**What the exercise asks:**
The lines to be set down run from the line containing "right elbow: (294, 145)" through the final line of the data below; print them exactly and print nothing else.

##########

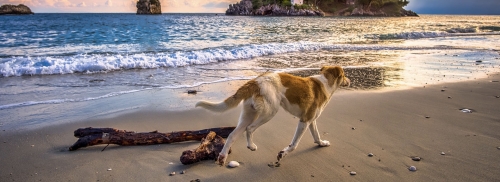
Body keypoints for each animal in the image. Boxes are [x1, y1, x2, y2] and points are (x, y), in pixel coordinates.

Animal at [193, 65, 350, 165]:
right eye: (344, 75)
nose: (349, 81)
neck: (325, 82)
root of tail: (255, 81)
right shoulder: (304, 121)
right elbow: (294, 145)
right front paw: (283, 153)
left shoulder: (311, 120)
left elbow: (316, 135)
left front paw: (322, 143)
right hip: (270, 112)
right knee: (249, 129)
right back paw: (251, 146)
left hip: (249, 114)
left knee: (232, 135)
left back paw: (222, 157)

##########

**Result for this exercise:**
right elbow: (294, 145)
right front paw: (283, 153)
left shoulder: (311, 120)
left elbow: (316, 135)
left front paw: (322, 143)
right hip: (270, 112)
right knee: (249, 129)
right back paw: (251, 146)
left hip: (249, 114)
left knee: (232, 135)
left back paw: (222, 157)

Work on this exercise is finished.